Hosted by the Young Presidents' Organization (@YPO) and Wamda (@WamdaME), Schroeder and Kheireddine highlighted an optimistic view on MENA business trends, offering both words of wisdom and warning.

In response to a question on what industries are ripe for disruption in the region, Schroeder gave a blanket green light.

“If you remember me for nothing else today, be it this: Everywhere, every industry is ripe today…,” he said.

Kheireddine, who is also a former minister of Lebanon, was more specific by noting that entrepreneurs should look to innovate antiquated industries like banking.

Despite the immense business opportunities MENA offers, including a large talent pool with “global problem solving minds,” the discussion was also quick to address several important roadblocks.
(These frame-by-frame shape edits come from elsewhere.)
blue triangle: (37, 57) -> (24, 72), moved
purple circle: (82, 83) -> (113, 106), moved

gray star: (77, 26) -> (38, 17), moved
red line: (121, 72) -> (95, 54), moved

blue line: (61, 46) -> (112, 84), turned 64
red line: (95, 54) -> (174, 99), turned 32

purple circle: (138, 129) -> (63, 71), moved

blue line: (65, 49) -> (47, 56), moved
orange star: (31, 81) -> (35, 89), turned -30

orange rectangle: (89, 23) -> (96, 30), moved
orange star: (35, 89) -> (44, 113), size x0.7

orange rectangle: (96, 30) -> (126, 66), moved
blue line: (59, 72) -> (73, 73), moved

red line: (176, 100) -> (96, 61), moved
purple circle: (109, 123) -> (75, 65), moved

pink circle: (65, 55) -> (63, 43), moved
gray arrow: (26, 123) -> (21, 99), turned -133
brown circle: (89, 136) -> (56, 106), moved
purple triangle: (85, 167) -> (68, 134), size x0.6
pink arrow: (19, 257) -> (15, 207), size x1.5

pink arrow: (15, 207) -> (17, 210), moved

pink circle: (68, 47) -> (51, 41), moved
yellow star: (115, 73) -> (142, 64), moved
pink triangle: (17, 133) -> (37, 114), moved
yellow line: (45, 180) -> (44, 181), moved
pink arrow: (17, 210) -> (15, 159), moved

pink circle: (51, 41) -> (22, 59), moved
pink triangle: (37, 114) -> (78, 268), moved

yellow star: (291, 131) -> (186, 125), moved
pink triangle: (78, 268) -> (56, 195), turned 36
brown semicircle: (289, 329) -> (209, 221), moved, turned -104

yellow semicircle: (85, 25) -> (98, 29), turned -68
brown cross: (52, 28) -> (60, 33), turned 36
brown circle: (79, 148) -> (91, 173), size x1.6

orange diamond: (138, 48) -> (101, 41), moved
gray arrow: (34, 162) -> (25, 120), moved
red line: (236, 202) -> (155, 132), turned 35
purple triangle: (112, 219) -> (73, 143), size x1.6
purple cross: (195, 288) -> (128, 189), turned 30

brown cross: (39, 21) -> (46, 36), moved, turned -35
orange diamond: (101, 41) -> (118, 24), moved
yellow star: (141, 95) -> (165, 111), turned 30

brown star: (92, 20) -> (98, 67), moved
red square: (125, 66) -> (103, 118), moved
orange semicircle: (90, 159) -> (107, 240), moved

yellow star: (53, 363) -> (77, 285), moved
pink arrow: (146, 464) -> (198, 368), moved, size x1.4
Intellectual property (IP) laws are nearly non existent to entrepreneurs. forcing them to register their patents in the US, Europe, Japan or elsewhere, Kheireddine said.

“We have excellent lawyers in the region specialized in IP protection. Services are a bit on the expensive side but worth it,” he advised.
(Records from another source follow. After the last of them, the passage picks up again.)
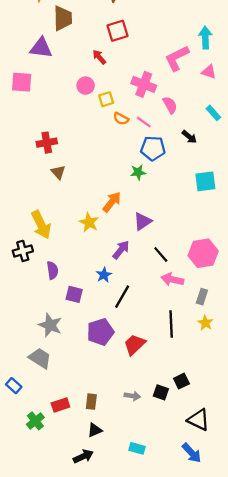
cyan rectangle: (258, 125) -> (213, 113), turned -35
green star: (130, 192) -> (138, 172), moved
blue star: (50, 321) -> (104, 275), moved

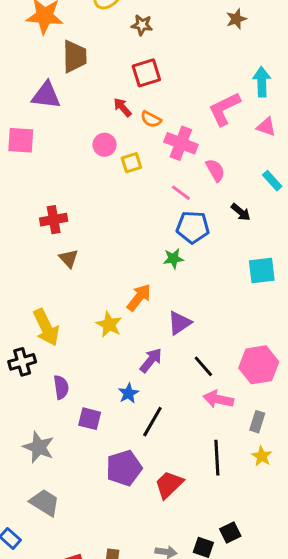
orange semicircle: (121, 119) -> (151, 119), moved
gray star: (50, 325) -> (39, 447), moved

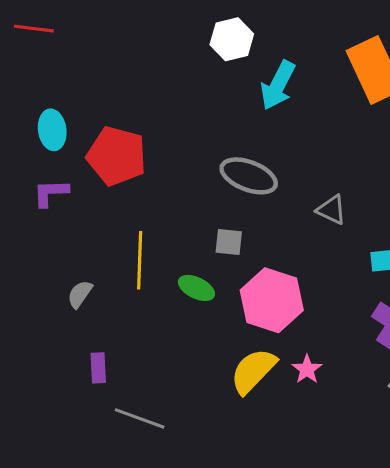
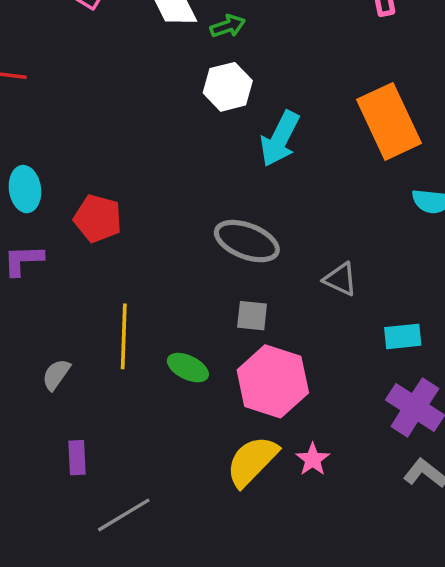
red pentagon: (117, 156) -> (98, 219), size x0.7
gray square: (229, 242) -> (252, 316), moved
gray line: (140, 418) -> (124, 515), turned -51

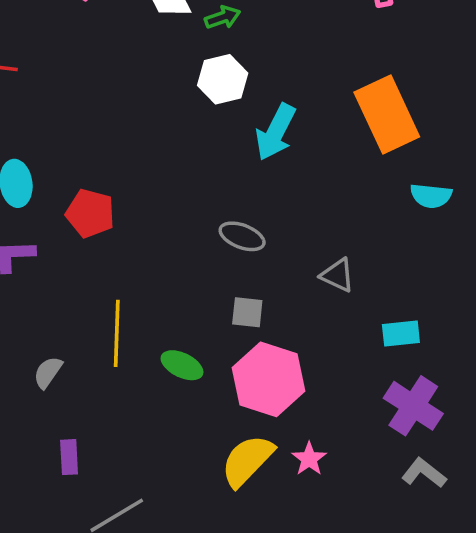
gray ellipse: (247, 241) -> (242, 236), size x0.7

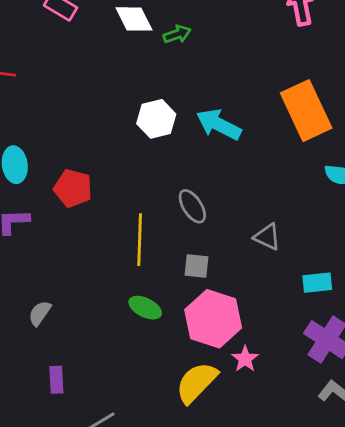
white hexagon: (223, 79) -> (156, 119), moved
cyan arrow: (276, 132) -> (219, 124), turned 90
gray ellipse: (242, 236) -> (192, 206), turned 36
yellow line: (117, 333) -> (140, 240), moved
pink star: (309, 459) -> (245, 359), moved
As for mistakes both regional governments and entrepreneurs make, they are most times no different than those of their international peers.

“Entrepreneurs make same mistakes globally - don't focus; run out of money; confuse hype for substance,” Schroeder said. “Corporations similarly make same mistakes globally; too focused on what they know, not open to innovation. Governments need to 1) take startups seriously as essential; 2) remove barriers to movement of people/ideas/capital/goods,” he added.

And finally, asked if Schroeder and Kheireddine had to decide where to invest their own money, Kheireddine said he would likely choose fintech.

“I look to the entrepreneur first and foremost; the scale of her idea and passion to make the change,” Schroeder said.